The data are currently made available to the public sector in Scotland in line with the One Scotland Mapping Agreement, which uses organisational authentication keys. However, datasets will be made available to other sectors of the data community. This includes enabling the commercial sector to pay for data access - as they already do for local government’s address data and the One Scotland Gazetteer (via Ordnance Survey's addressing products).
Combining systems or data
All Scottish public bodies (under the One Scotland Mapping Agreement) have free access to the Spatial Hub, enabling data teams to access quality-controlled data from across the country for their own uses.

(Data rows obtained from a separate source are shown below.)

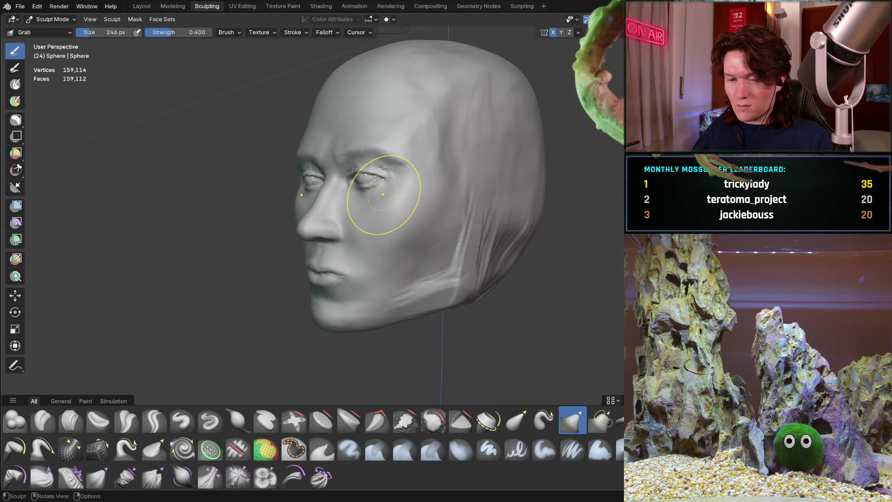
Zoom in on the eye from the profile and pull the eyelid crease into a cleaner fold.
middle_click_drag(391, 249, 272, 239)
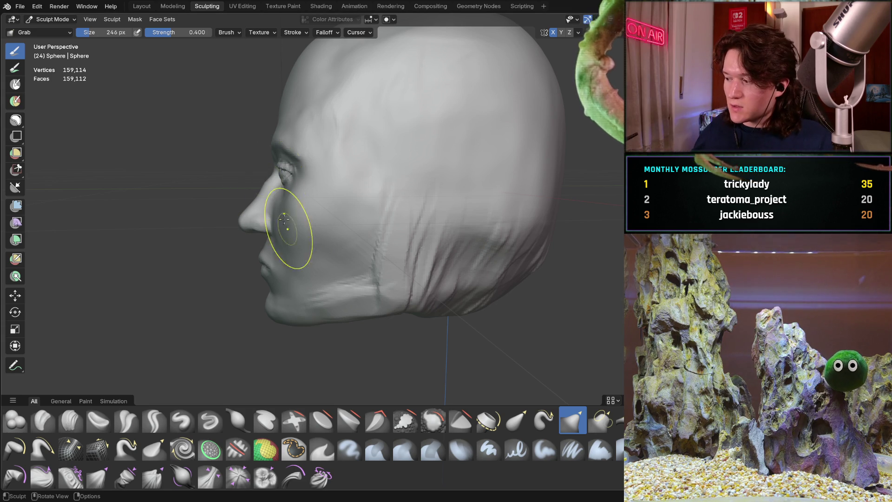
scroll(253, 221, "up", 8)
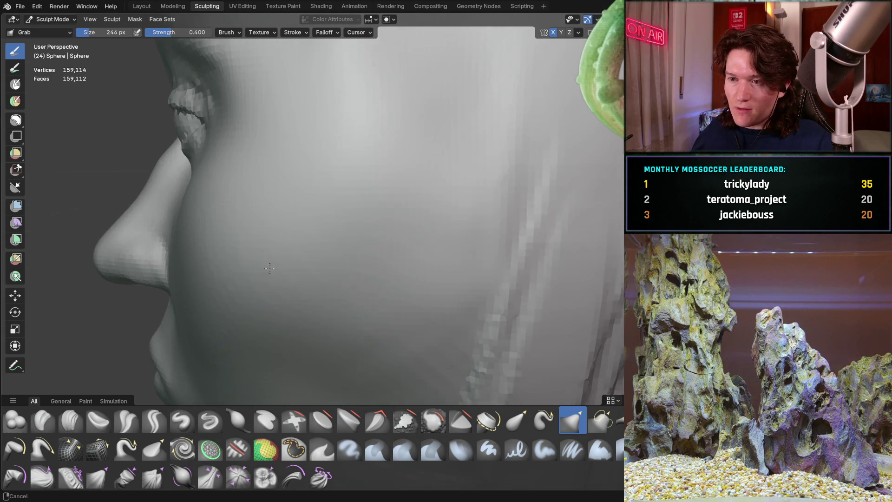
scroll(217, 198, "down", 3)
middle_click_drag(175, 219, 288, 239)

The Hub can enable better integration and improvement of local authorities’ own work with geospatial data, simply by making it more accessible. Because the Hub is compliant with the EU’s INSPIRE directive, it also offers an easy route for local authorities to meet their INSPIRE obligations by uploading their data for processing and publication. Local authorities can also connect some their own pre-existing web services.
Over 100 organisations have been issued with Spatial Hub authentication keys and are actively accessing datasets for their business. More than 130 other academic and commercial organisations have also requested data access. Several organisations, including SEPA and Marine Scotland, are using bespoke web services to stream Spatial Hub datasets directly into their online web mapping applications.
The Spatial Hub’s use of open-source technology for hosting and standardising data helps reduce maintenance costs.
Boosting productivity and improving capability
The Spatial Hub reduces the work needed for external organisations to access data from 32 (plus the two national pakrs), and offers easy and quick access to data in ShapeFiles and GeoJSON formats, as well as web services, enabling easy use with mapping software.
Without specific central government funding, the Improvement Service argues that the most sustainable business model is to generate revenue from commercial usage of the datasets, and that collating, improving and publishing data widely via a single source or project is a cost-effective approach. Commercialisation of local government-created data saw £250,000 reimbursed from Ordnance Survey sales of address data in 2019, which was returned to local authorities to spend specifically on certain areas of data improvement.
These commercial data sales can help raise the profile and perceived value of local government data collection and sharing, and the Spatial Hub intends to extend this commercialisation model to a wider range of datasets.